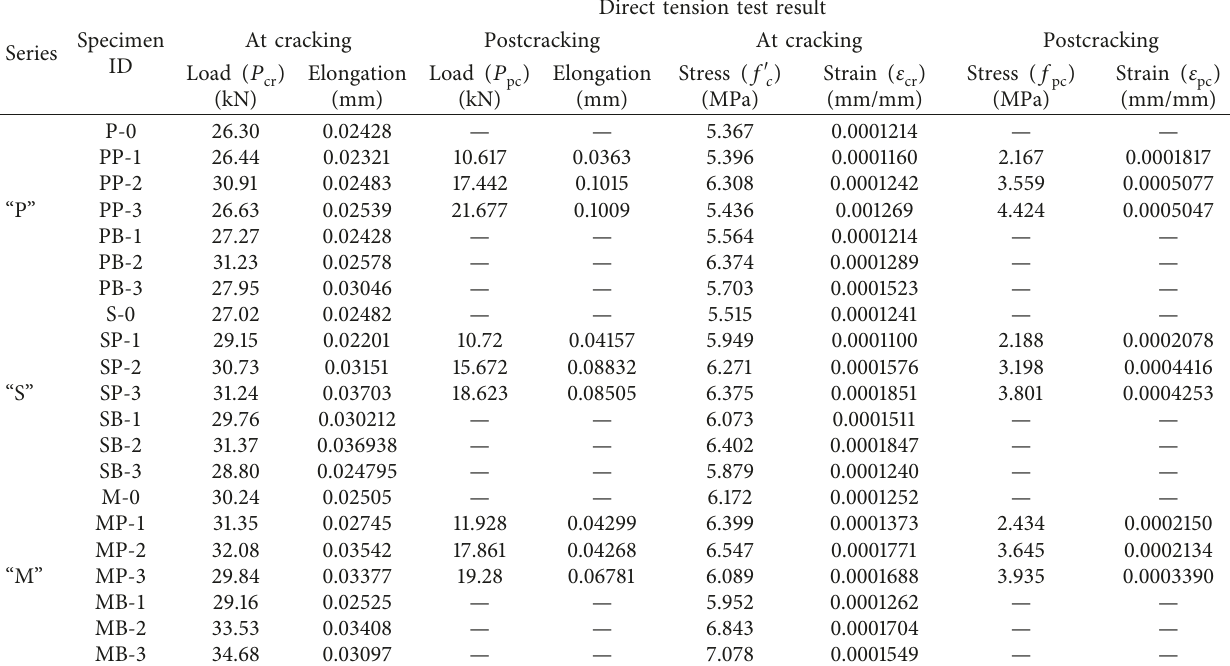
Table 4: Tension test results at 28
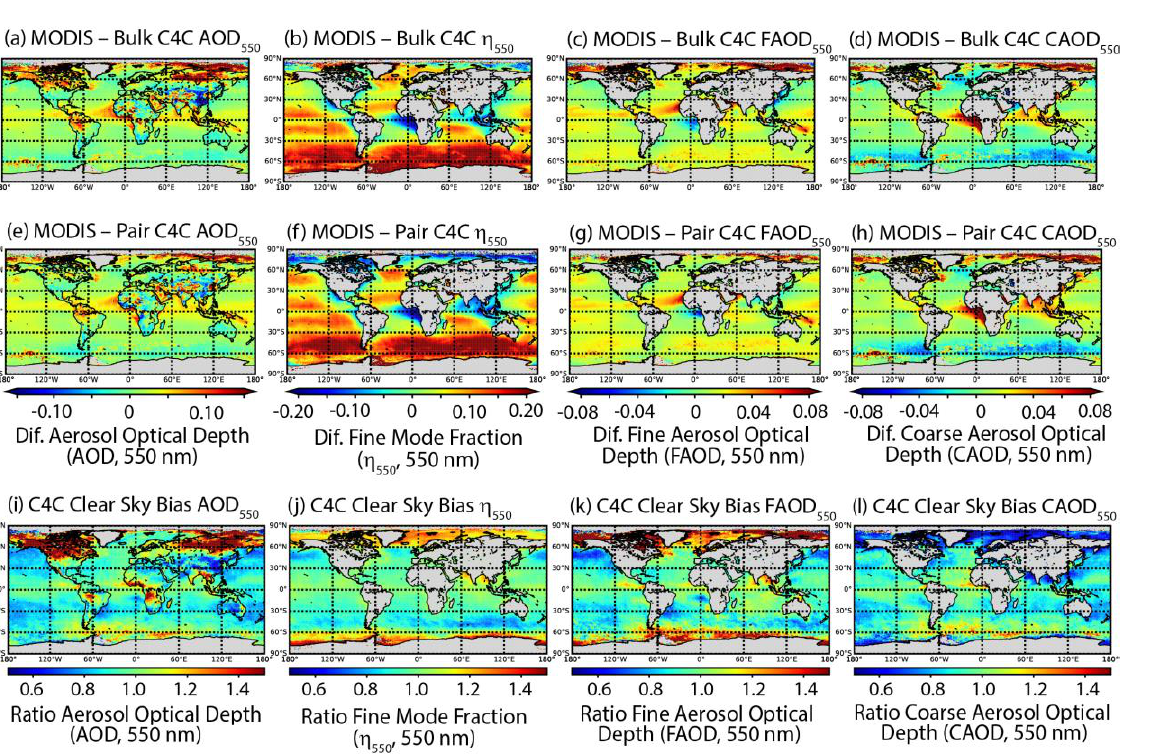
Figure 4. Latitudinal average values AOD components and differences of Aqua MODIS, Bulk ICAP C4C consensus, and pairwise sampled C4C consensus values to MODIS. ( a ) Total Aerosol Optical Depth (AOD 550 ); ( b ) Fine mode AOD (FAOD 550 ); ( c ) Coarse mode AOD (CAOD 550 ); and ( d ) the dif- ferences of pairwise C4C from Aqua MODIS. While the focus of this paper was on the maritime environment, terrestrial differences were reviewed for completeness, as these differences have implications for littoral skill.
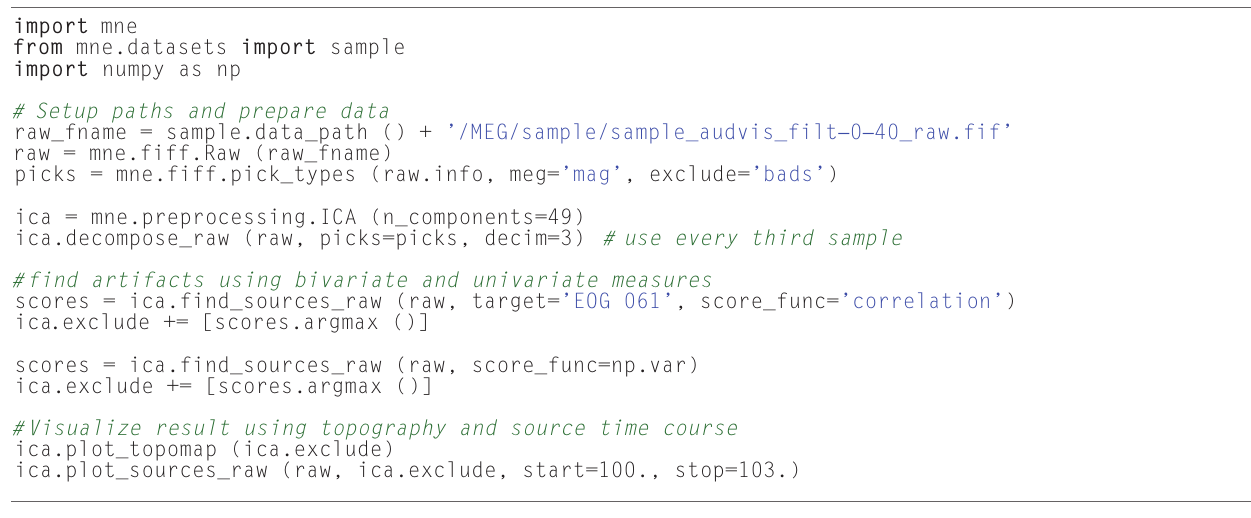
Table 2 | From epochs to ICA artifact removal in less than 20 lines of code. import mne from mne.datasets import sample import numpy as np # Setup paths and prepare data raw_fname = sample.data_path () + ’/MEG/sample/sample_audvis_filt − 0 −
******************************
DIRECTIONS FOR THIS TASK: Could you give all of the data again exactly as written, omitting any pictures?

EXERCISE SOLUTION:
Table 4: Tension test results at 28
Figure 4. Latitudinal average values AOD components and differences of Aqua MODIS, Bulk ICAP C4C consensus, and pairwise sampled C4C consensus values to MODIS. ( a ) Total Aerosol Optical Depth (AOD 550 ); ( b ) Fine mode AOD (FAOD 550 ); ( c ) Coarse mode AOD (CAOD 550 ); and ( d ) the dif- ferences of pairwise C4C from Aqua MODIS. While the focus of this paper was on the maritime environment, terrestrial differences were reviewed for completeness, as these differences have implications for littoral skill.
Table 2 | From epochs to ICA artifact removal in less than 20 lines of code. import mne from mne.datasets import sample import numpy as np # Setup paths and prepare data raw_fname = sample.data_path () + ’/MEG/sample/sample_audvis_filt − 0 −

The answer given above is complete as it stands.